Diese Übung kann zu jeder Tages- und Nachtzeit durchgeführt werden. Wenn Sie sie in Momenten relativer Ruhe praktizieren, fällt es Ihnen möglicherweise leichter, die drei Aspekte des Selbstmitgefühls – Achtsamkeit, Menschlichkeit und Selbstfreundlichkeit – zu erfahren, wenn Sie sie am meisten brauchen.
Um noch mehr Struktur zu schaffen, können Sie sich im Player unten eine Audio-Anleitung anhören, die Sie durch diese Übung führt. Die Selbstmitgefühlsforscherin Kristin Neff bietet diese und andere geführte Selbstmitgefühlsübungen auf ihrer Website zum Thema Selbstmitgefühl.
Neff, KD & Germer, CK (2013). Eine Pilotstudie und randomisierte kontrollierte Studie des Programms für achtsames Selbstmitgefühl. Zeitschrift für Klinische Psychologie, 69(1), 28-44.
Menschen in einem achtwöchigen Programm für achtsames Selbstmitgefühl (MSC), das die Ausübung der Selbstmitgefühlspause beinhaltete, unter anderem Übungenberichteten, dass sie am Ende des Programms mehr Selbstmitgefühl empfanden als zu Beginn und im Vergleich zu einer Gruppe, die nicht teilnahm. Die (größtenteils kaukasischen) MSC-Teilnehmer berichteten auch von größerer Achtsamkeit und Lebenszufriedenheit sowie von weniger Depressionen, Angstzuständen und Stress als die Vergleichsgruppe.
Wer hat die Praxis ausprobiert?
An weiteren Untersuchungen waren Mitglieder anderer Gruppen beteiligt:
Es bedarf weiterer Forschung, um zu untersuchen, ob und wie sich die Auswirkungen dieser Praxis auf andere Gruppen und Kulturen erstrecken.
Die drei Elemente dieser Praxis – Achtsamkeit, Menschlichkeit und Selbstliebe – spielen alle eine wichtige Rolle bei der Steigerung des Selbstmitgefühls. Achtsamkeit ermöglicht es Menschen, Abstand zu gewinnen und zu erkennen, dass sie leiden, ohne Leiden als etwas Schlechtes zu bewerten, das sie vermeiden sollten. Manchmal bemerken Menschen ihre Schmerzen nicht oder leugnen ihr Leiden, weil es Gefühle der Schwäche oder Niederlage in ihnen hervorruft. Menschlichkeit erinnert Menschen an ihre Verbundenheit mit anderen Menschen – die alle irgendwann in ihrem Leben leiden – und lindert Gefühle der Einsamkeit und Isolation. Selbstliebe ist ein aktiver Ausdruck der Fürsorge für sich selbst, der Menschen helfen kann, ihre Absichten im Umgang mit sich selbst zu klären.

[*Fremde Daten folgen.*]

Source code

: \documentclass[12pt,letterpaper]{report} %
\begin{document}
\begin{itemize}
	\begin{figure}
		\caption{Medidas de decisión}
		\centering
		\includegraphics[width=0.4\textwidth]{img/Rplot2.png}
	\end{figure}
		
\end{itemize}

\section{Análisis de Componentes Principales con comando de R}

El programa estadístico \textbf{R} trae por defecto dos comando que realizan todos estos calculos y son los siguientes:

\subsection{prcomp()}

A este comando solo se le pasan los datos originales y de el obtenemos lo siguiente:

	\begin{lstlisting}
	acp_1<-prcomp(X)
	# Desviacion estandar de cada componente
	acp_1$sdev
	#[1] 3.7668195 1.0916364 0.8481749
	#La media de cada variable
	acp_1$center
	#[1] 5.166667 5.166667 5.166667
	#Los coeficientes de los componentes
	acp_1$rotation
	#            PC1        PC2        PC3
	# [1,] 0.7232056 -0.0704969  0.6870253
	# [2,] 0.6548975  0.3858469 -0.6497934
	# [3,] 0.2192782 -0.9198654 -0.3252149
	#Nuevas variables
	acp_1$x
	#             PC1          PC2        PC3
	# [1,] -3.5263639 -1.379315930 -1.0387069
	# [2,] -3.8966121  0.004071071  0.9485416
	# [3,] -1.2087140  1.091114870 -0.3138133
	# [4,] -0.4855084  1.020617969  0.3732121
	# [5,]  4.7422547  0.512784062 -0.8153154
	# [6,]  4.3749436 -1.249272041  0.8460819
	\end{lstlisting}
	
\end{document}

Diese Schritte als Reaktion auf ein belastendes Erlebnis können Menschen helfen, ihre selbstkritische Stimme durch eine mitfühlendere zu ersetzen, die tröstet und beruhigt, anstatt sie für ihre Schwächen zu beschimpfen. Das erleichtert es, Stress zu verarbeiten und Ruhe, Akzeptanz und Glück zu finden.